Source: Author, based on Duvekot, Halba (2015).

The skill perspective of a candidate can be combined with an employment perspective. The different stakeholders ie. Employers, individuals and training providers have divergent tasks through the stages. Recognition and validation of prior learnings emphasize the idea that competencies and skills are important.

The lack of appropriate labor skills is a major constraint to development.

Skill gaps exist at two levels- 1. In developing countries, where they have limited pools of technically qualified highly skilled workers, limiting innovation and technology transfer. 2. Workers are not ‘digitally literate’ to use technology in their occupations.

The skill recognition systems can impart the cognitive and non-cognitive skills required to allow the next generations to participate fully in the global economy.

There are private and public-owned initiatives that encompass skill recognition in their widest sense. Private initiatives often target the members of the professional bodies, aiming at improving their prestige, competitiveness, and value on the labour market.

Public-owned initiatives attempt to improve labor market for disadvantaged individuals such as low-skilled people, unemployed ones, people in informal economy etc. The Governments are rushing to fill in the gap. China is aiming to build 1200 technical training centers and train 3.5 million technical workers and 1 million senior technicians till 2022.
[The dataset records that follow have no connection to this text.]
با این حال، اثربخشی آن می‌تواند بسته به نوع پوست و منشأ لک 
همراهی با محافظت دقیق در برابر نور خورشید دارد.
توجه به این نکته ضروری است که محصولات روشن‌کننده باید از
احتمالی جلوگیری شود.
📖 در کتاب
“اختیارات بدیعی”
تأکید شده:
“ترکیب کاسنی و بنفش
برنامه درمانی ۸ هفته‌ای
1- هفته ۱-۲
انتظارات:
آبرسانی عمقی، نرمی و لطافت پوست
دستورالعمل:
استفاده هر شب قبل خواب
The Government of India is striving to open education and growth opportunities, and is dedicated to increasing the connection between increased skills, certification and wages. The National Skills Development Corporation in India is set up to achieve the goal of developing the skills of 150 million people by 2022.

The Pradhan Mantri Kushal Yojna’s (PMKVY) prime objective is to encourage the youth to take-up industry relevant skill training to help them secure their livelihood. With short-term trainings, recognition of prior learnings, placement assistance and continuous monitoring, they aim to align the competencies of the workforce and provide alternative routes to higher education.

In short, ramping up investment in skill recognition systems can promote multi-stakeholder operational frameworks and structures for a faster transition into the labor market and the workforce. For this, it is capital to set the conditions for an effective skill assessment and skill matching plus upgrading of the arrival’s skills.